Molecular Dynamics Study of a Polymeric Reverse Osmosis Membrane
Edward Harder*, D. Eric Walters**, Yaroslav D. Bodnar+, Ron S. Faibish#,+, and Benoit Roux#,*
Department of Biochemistry and Molecular Biology, Center for Integrative Science, University of Chicago, Illinois, 60637
Chicago Medical School, Rosalind Franklin University of Medicine and Science, North Chicago, Illinois, 60064
Nuclear Engineering Division, Argonne National Laboratory, Argonne, Illinois, 60439
In this paper, authors have presented an interesting molecular dynamics simulation of synthesizing polymeric reverse osmosis membrane. Though, chemical bond breaking and formation is not an automatic operation of an MD simulation, yet a heuristic approach has been presented which makes the bond formation and breaking processes possible in MD simulation.

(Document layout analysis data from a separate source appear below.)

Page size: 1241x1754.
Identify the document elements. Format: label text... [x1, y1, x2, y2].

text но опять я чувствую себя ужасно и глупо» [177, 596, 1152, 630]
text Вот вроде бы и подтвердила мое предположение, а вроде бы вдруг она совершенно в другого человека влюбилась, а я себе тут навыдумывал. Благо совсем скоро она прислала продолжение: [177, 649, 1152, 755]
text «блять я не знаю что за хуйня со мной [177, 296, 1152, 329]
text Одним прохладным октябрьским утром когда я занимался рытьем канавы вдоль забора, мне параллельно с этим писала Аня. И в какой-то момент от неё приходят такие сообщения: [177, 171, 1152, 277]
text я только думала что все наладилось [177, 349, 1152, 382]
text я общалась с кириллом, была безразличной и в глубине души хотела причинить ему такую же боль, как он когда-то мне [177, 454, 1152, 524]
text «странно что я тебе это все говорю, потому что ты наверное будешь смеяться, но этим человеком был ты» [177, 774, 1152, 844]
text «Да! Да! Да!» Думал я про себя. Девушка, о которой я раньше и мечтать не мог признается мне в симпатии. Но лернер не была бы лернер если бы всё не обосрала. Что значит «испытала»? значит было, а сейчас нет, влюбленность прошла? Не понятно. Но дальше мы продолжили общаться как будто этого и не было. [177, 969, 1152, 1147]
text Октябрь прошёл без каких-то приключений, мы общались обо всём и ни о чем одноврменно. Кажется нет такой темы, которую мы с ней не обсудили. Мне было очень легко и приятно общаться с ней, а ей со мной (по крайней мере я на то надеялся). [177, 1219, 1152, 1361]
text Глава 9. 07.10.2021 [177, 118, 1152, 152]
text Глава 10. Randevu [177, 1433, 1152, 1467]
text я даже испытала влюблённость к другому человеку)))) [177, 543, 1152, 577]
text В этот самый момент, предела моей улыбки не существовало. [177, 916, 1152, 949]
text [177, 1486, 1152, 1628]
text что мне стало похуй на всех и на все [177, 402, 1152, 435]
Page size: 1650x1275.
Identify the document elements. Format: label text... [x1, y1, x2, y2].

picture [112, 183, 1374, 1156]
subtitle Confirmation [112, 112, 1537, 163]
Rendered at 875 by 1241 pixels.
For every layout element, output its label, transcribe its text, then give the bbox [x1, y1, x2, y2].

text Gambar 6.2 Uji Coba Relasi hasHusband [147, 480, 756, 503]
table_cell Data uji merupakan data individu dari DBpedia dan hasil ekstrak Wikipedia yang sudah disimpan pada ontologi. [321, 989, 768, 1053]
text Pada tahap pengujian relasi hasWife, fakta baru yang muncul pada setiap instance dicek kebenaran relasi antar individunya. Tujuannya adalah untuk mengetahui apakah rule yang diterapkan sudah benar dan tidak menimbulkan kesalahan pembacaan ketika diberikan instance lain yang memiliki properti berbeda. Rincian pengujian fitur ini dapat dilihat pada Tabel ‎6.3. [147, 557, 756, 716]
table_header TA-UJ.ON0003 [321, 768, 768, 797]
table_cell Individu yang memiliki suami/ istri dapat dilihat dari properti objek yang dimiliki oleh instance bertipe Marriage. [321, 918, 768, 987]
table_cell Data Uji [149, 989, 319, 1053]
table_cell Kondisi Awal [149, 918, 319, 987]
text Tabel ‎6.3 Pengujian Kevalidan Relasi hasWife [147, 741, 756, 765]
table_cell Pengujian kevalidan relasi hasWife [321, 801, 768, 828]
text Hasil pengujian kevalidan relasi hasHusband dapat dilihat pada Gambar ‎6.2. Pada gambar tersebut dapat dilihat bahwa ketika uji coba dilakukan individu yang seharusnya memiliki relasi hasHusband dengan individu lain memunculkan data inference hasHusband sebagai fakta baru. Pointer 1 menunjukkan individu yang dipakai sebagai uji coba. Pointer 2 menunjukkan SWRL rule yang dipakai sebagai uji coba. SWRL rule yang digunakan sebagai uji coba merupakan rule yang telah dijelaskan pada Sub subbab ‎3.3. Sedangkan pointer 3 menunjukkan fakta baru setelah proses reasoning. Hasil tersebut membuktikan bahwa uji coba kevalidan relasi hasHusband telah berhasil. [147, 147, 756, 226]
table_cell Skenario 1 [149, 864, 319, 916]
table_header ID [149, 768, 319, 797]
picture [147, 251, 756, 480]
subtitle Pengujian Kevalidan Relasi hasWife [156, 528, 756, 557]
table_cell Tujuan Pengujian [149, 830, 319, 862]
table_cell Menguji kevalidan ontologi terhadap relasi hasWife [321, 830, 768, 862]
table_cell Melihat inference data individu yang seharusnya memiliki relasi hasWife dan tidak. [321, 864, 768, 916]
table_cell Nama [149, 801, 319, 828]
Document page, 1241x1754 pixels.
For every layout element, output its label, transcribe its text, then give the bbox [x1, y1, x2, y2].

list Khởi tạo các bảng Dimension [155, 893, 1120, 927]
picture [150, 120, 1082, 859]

Force field parameters for trimesoylchloride (TMC) and m-phenylenediamine (MPD) were built using generalized assisted model builder with energy refinement (AMBER) force field (GAFF). Partial charges on atoms and topology for the monomers were generated with ANTECHAMBER which is a part of AMBER package with AM1BCC partial charge method. The monomers and the partial charges on atoms are shown in figure 1. For simulation of water molecules, TIP3P water model was employed. The system consisted of 250 TMC and 250 MPD in simulation box with each side 61.3 Å and no water molecules were included in the initial assembly. After each 1000 steps of MD simulation, each side of box was reduced by 0.5 Å to get the target density of 1.3 g/cm3. CHARMM molecular simulation pacakge was used to run the simulation. The bond formation was carried out in steps. In first step, the amide links were formed between carbon of TMC and nitrogen of MPD with a distance criterion of 3.5 Å after 1 ps interval. In the next run, the distance criterion was changed to 6.5 Å and the membrane was formed in this way.
Amide bond order for individual monomers at each stage of simulation is shown in table 1. Finally, water flux simulation was carried out and a water box with the same x and y dimensions as those of membrane was constructed. The diffusion constant of water was found to be 5.1 x 10-5 cm2/s.